• YOUR GOAL: Retype every line of text in the listing below word for word, keeping the pictures out of your answer.

• DATA EXTRACTS:

■ ■ ■ ■ ■ ■ ■

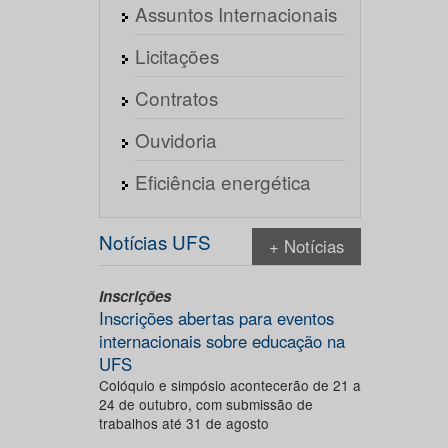
Assuntos Internacionais
Licitações
Contratos
Ouvidoria
Eficiência energética
Notícias UFS
+ Notícias
Inscrições
Inscrições abertas para eventos
internacionais sobre educação na
UFS
Colóquio e simpósio acontecerão de 21 a
24 de outubro, com submissão de
trabalhos até 31 de agosto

■ ■ ■ ■ ■ ■ ■

• ANSWER TO THE EXERCISE:
Assuntos Internacionais
Licitações
Contratos
Ouvidoria
Eficiência energética
Notícias UFS
+ Notícias
Inscrições
Inscrições abertas para eventos
internacionais sobre educação na
UFS
Colóquio e simpósio acontecerão de 21 a
24 de outubro, com submissão de
trabalhos até 31 de agosto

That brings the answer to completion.